June 24, 2010

The tonic of wildness



It's not snake oil.

El Cabrero has been listening these days to a recording of Paul Hawken's Blessed Unrest: How The Largest Movement In the World Came Into Being. It's not as fun as the gross vampire novel I mentioned earlier this week, but one cannot live on popcorn.

In the book, Hawken credits Henry David Thoreau with being a founder of both the environmental and social justice movements. I think he has a point, although I don't picture Henry as much of a movement guy. He was an enthusiastic abolitionist and critic of the predatory war against Mexico.

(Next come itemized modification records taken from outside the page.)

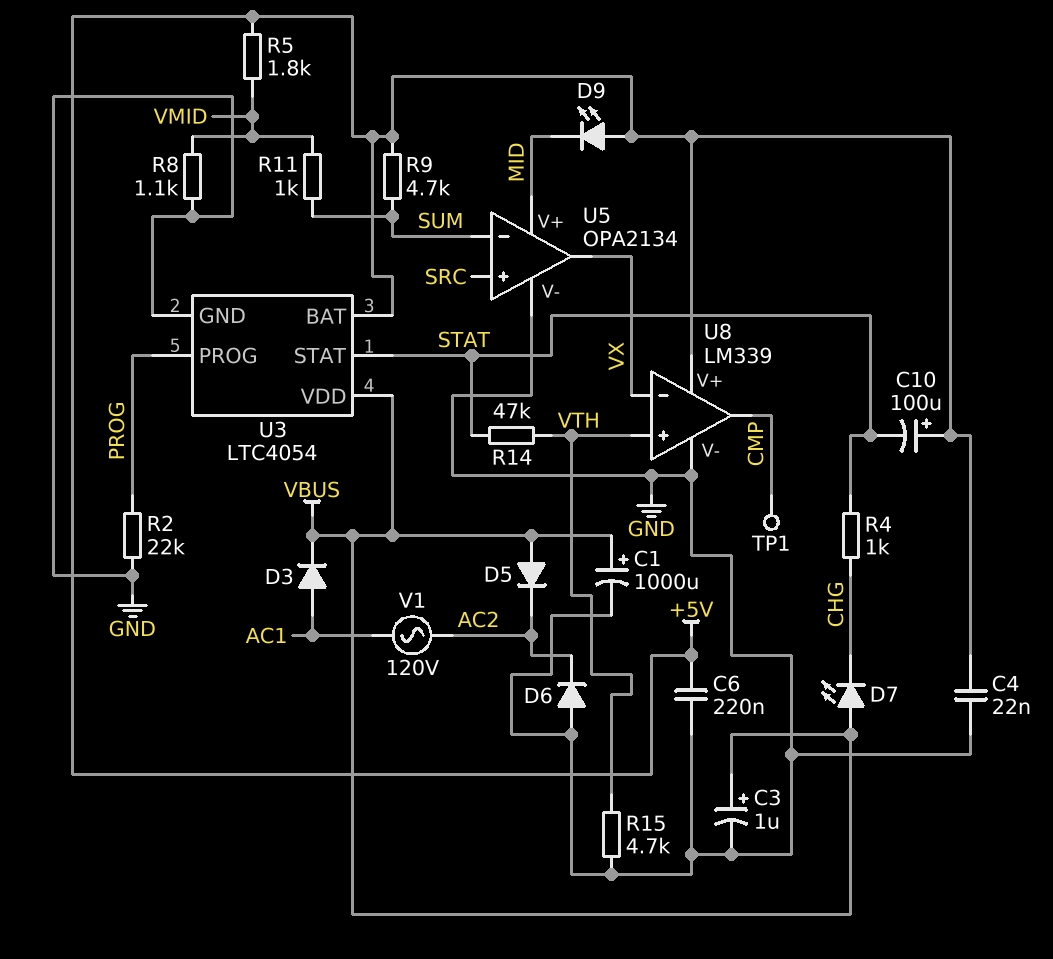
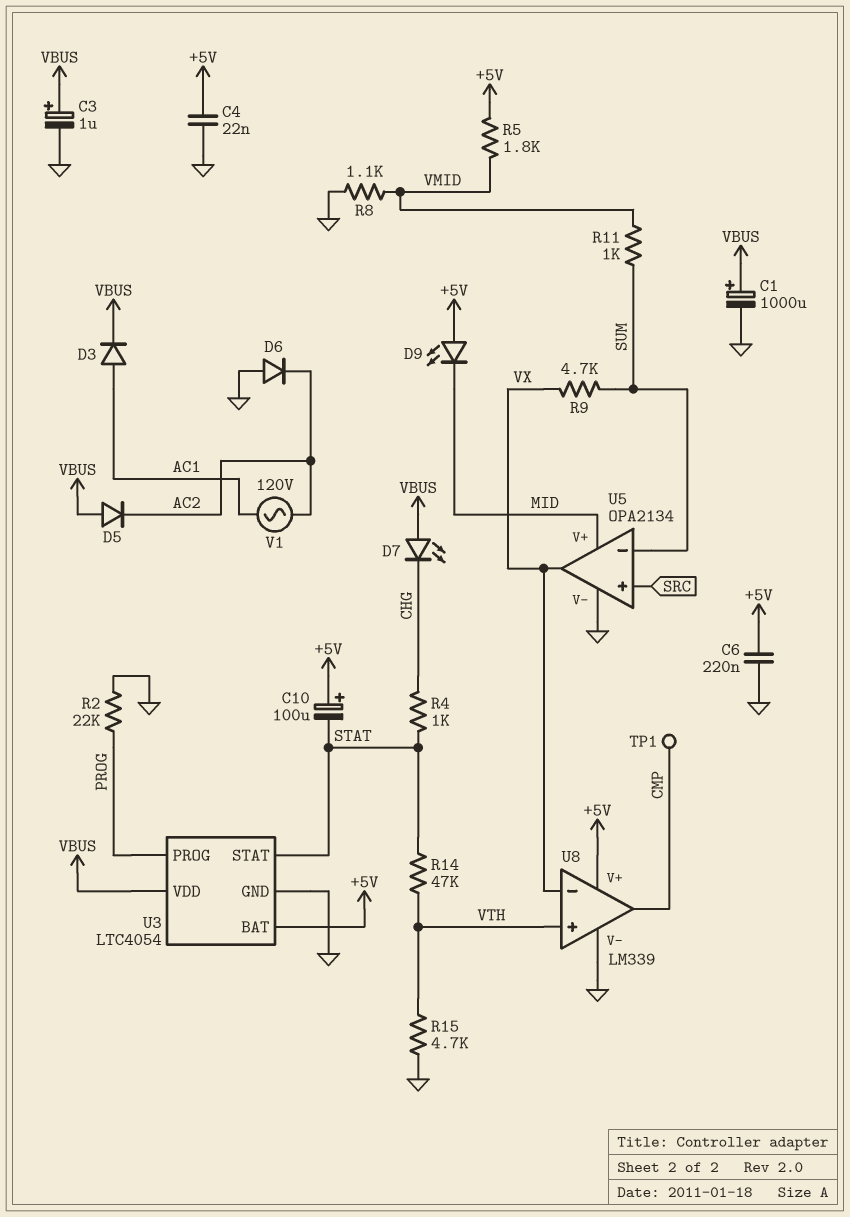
R9: 4.7k (+5V, SUM) -> 4.7k (SUM, VX)

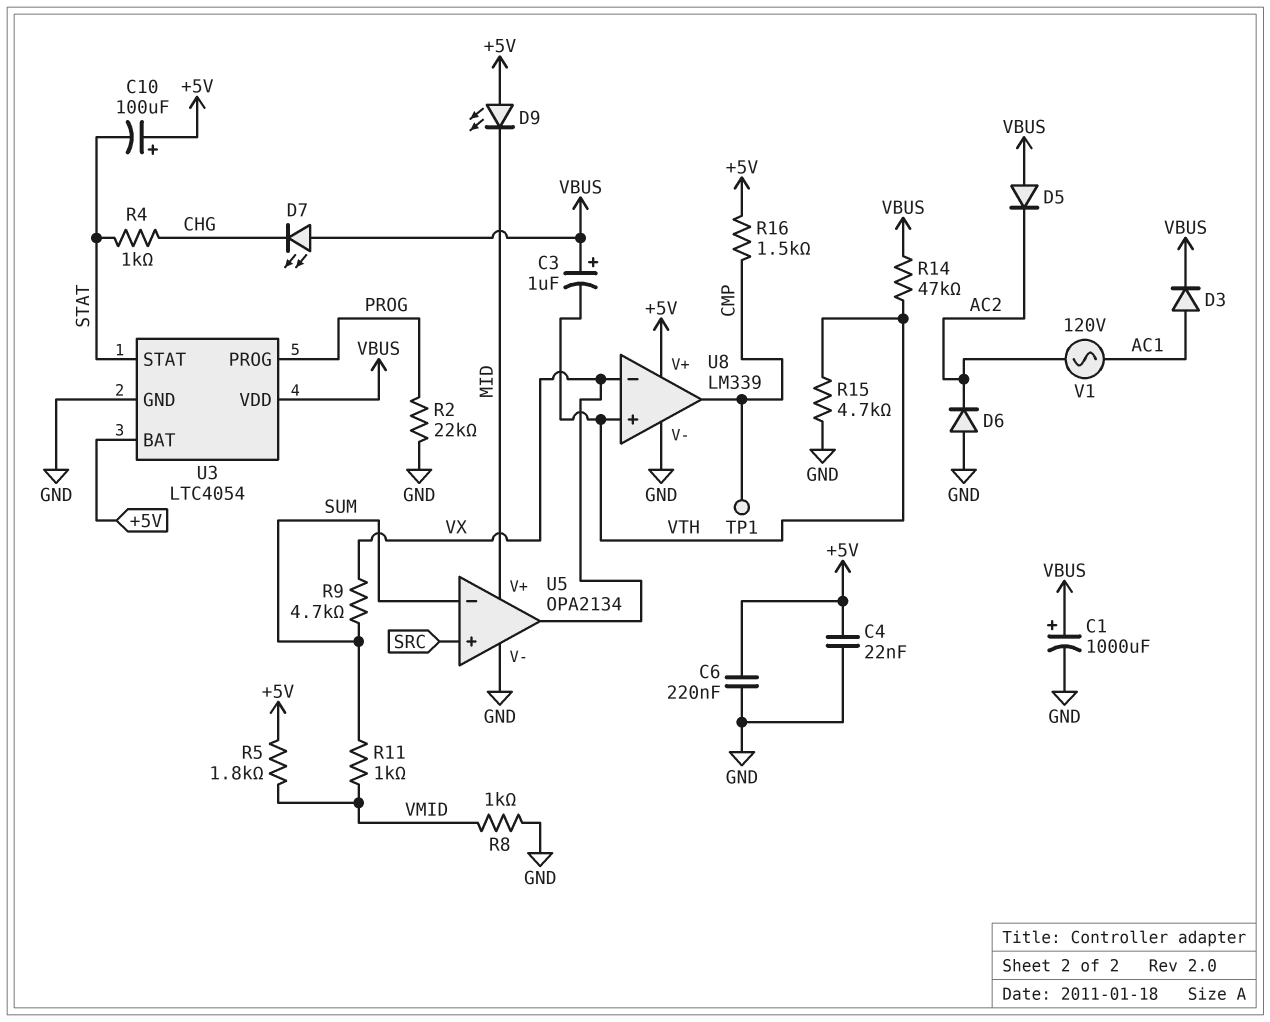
C3: 1uF (plus VBUS, minus GND) -> 1uF (plus VBUS, minus VTH)
R8: 1.1k (GND, VMID) -> 1k (GND, VMID)
R14: 47k (STAT, VTH) -> 47k (VBUS, VTH)
R16: none -> 1.5k (+5V, CMP)

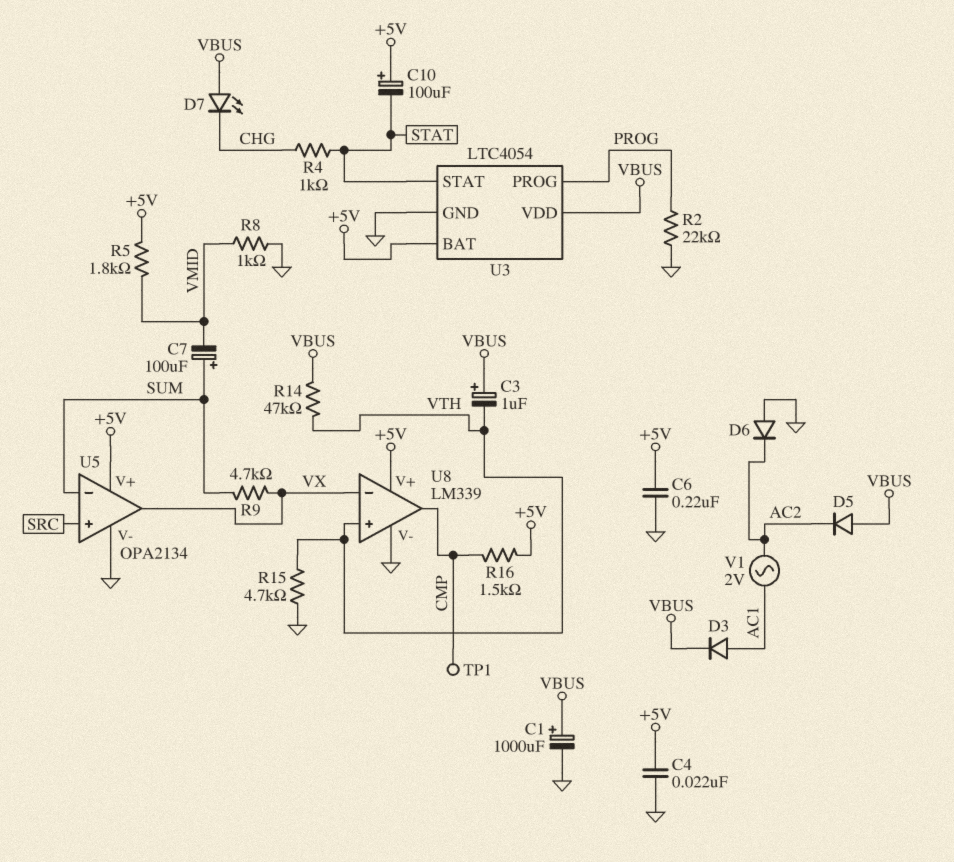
C7: none -> 100uF (plus SUM, minus VMID)
D9: LED (A +5V, K MID) -> none
R11: 1k (SUM, VMID) -> none
U5 pin V+: MID -> +5V
V1: AC 120V (AC1, AC2) -> AC 2V (AC1, AC2)

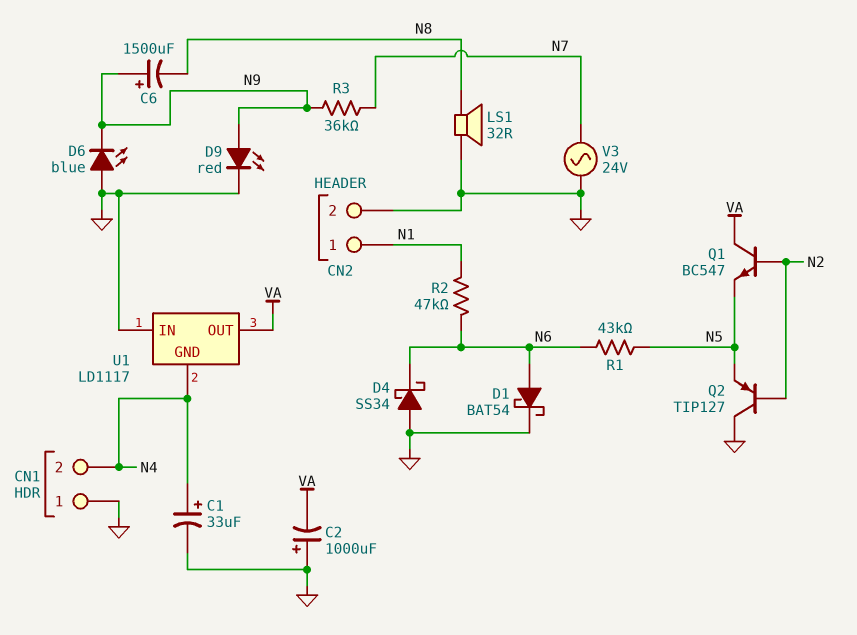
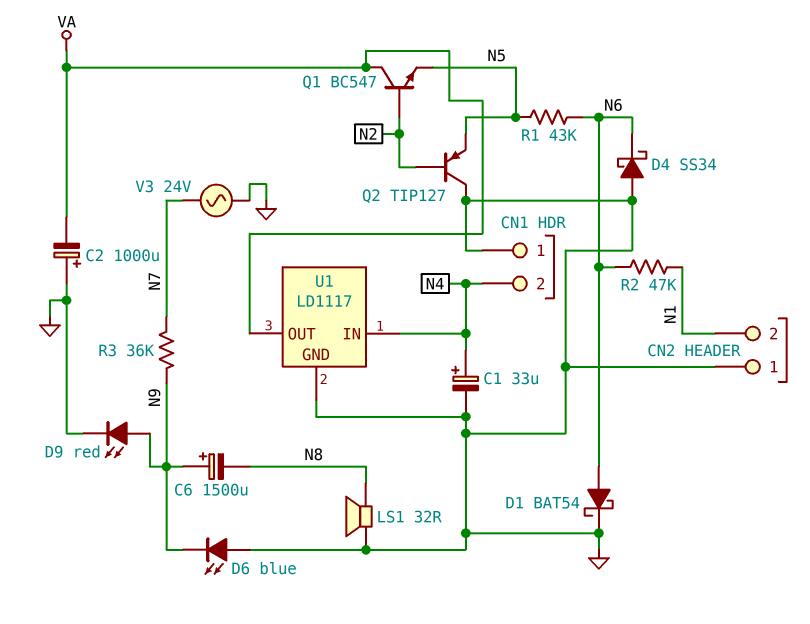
CN2 pin 1: N1 -> GND
CN2 pin 2: GND -> N1
U1 pin GND: N4 -> GND
U1 pin IN: GND -> N4

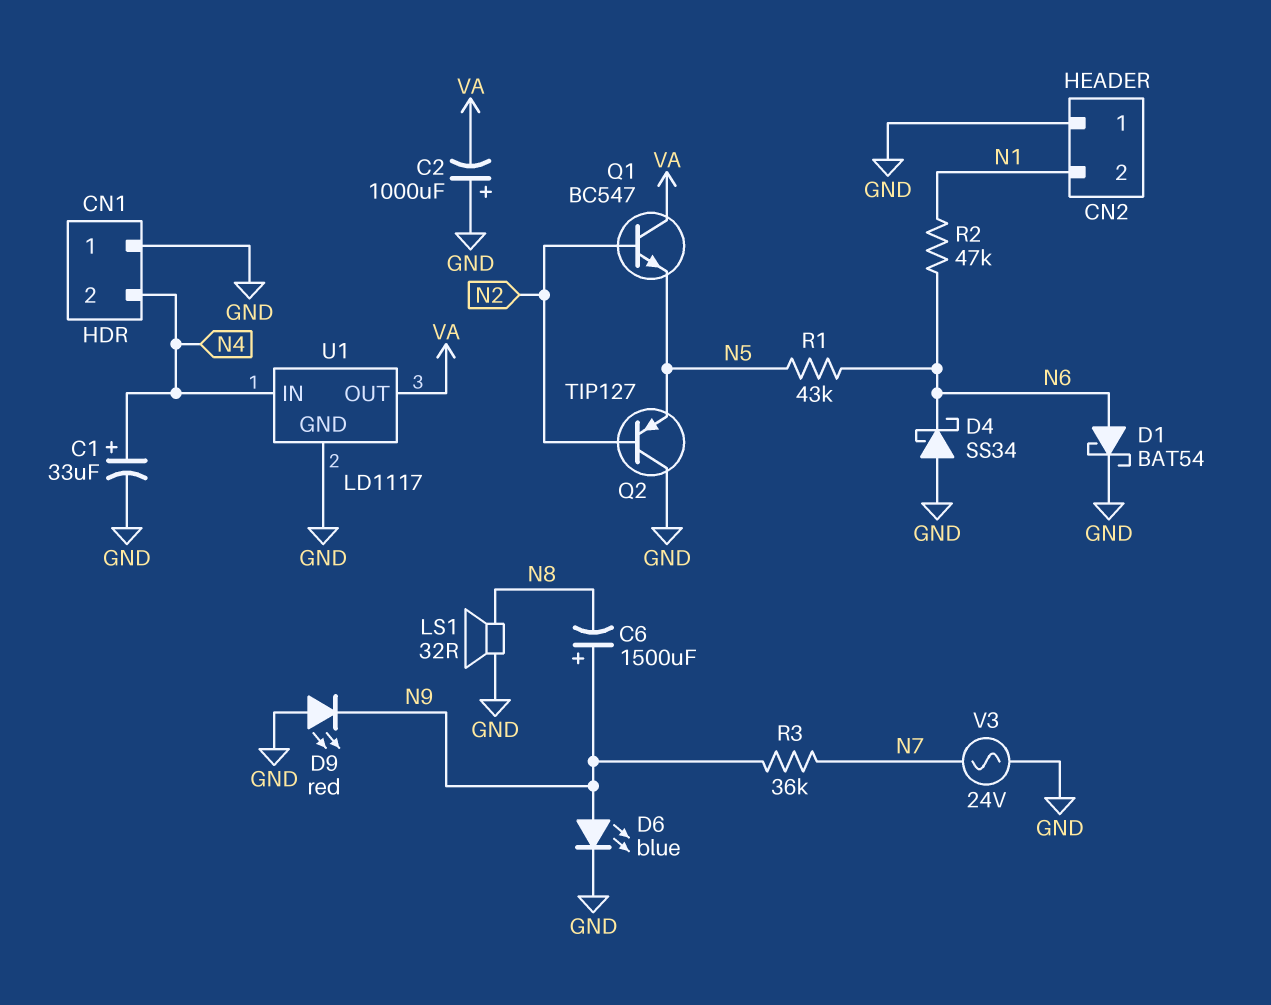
D6: LED blue (A GND, K N9) -> LED blue (A N9, K GND)
D9: LED red (A N9, K GND) -> LED red (A GND, K N9)

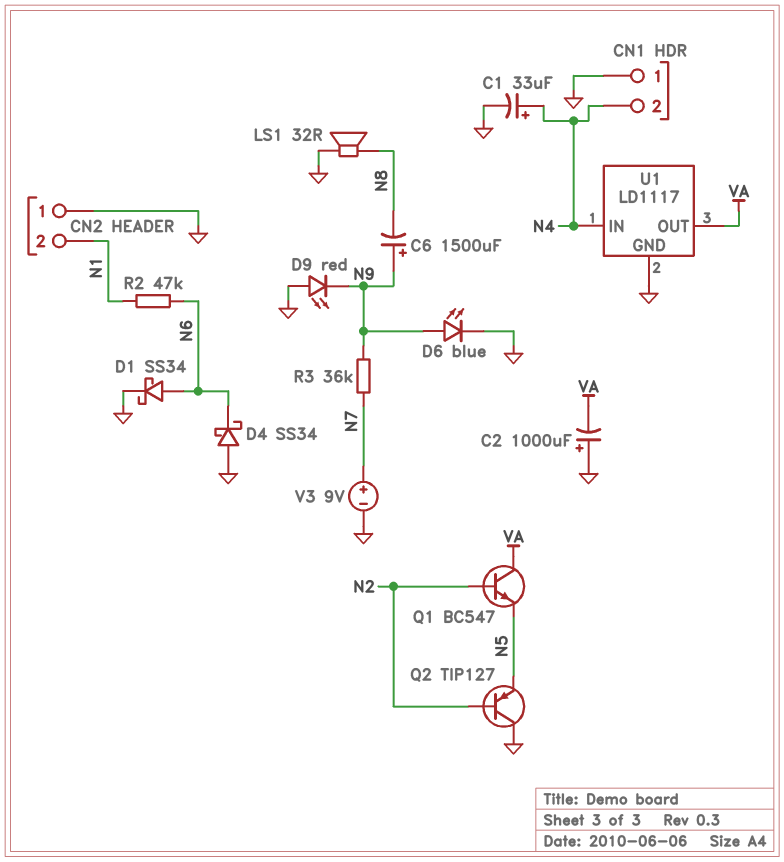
D1: schottky BAT54 (A N6, K GND) -> schottky SS34 (A N6, K GND)
R1: 43k (N5, N6) -> none
V3: AC 24V (GND, N7) -> 9V (plus N7, minus GND)

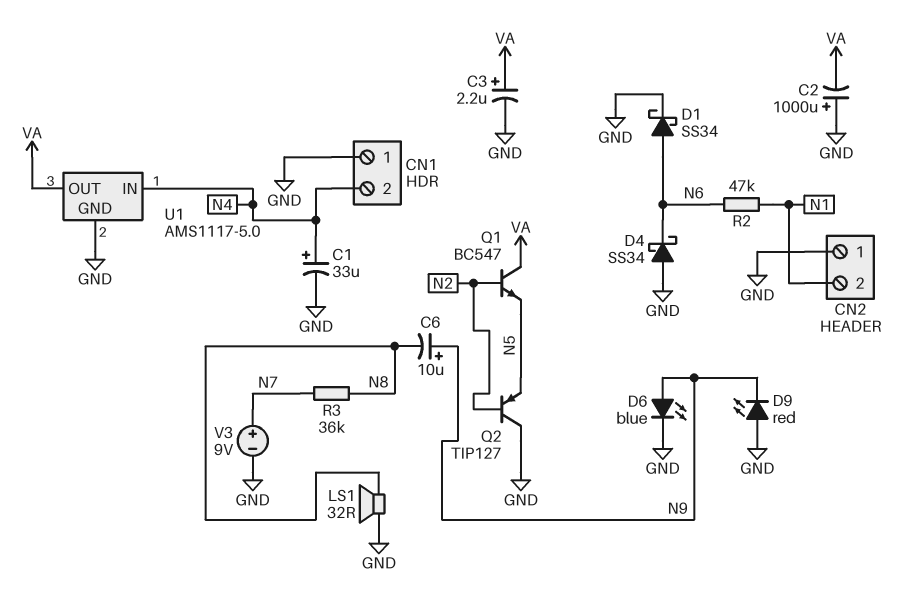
C3: none -> 2.2uF (plus VA, minus GND)
C6: 1500uF (plus N9, minus N8) -> 10uF (plus N9, minus N8)
R3: 36k (N7, N9) -> 36k (N7, N8)
U1: LD1117 -> AMS1117-5.0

There's no way to deny that his writings were very influential in the early environmental movement, especially in terms of consciousness raising. Here's an eloquent example of this from Walden:

We need the tonic of wildness,--to wade sometimes in marshes where the bittern and the meadow-hen lurk, and hear the booming of the snipe; to smell the whispering sedge where only some wilder and more solitary fowl builds her nest, and the mink crawls with its belly close to the ground. At the same time that we are earnest to explore and learn all things, we require that all things be mysterious and unexplorable, that land and sea be infinitely wild, unsurveyed and unfathomed by us because unfathomable. We can never have enough of Nature. We must be refreshed by the sight of inexhaustible vigor, vast and Titanic features, the sea-coast with its wrecks, the wilderness with its living and its decaying trees, the thunder cloud, and the rain which lasts three weeks and produces freshets. We need to witness our own limits transgressed, and some life pasturing freely where we never wander...


The wild, alas, has been taking some major hits lately.

PILING ON. Here's another argument about how deficit mania could actually make the recession worse.

OUR BIGGEST DEFICIT might be one of confidence.

SHELTER FROM THE STORM. The Obama administration this week unveiled and ambitious plan to end homelessness in 10 years.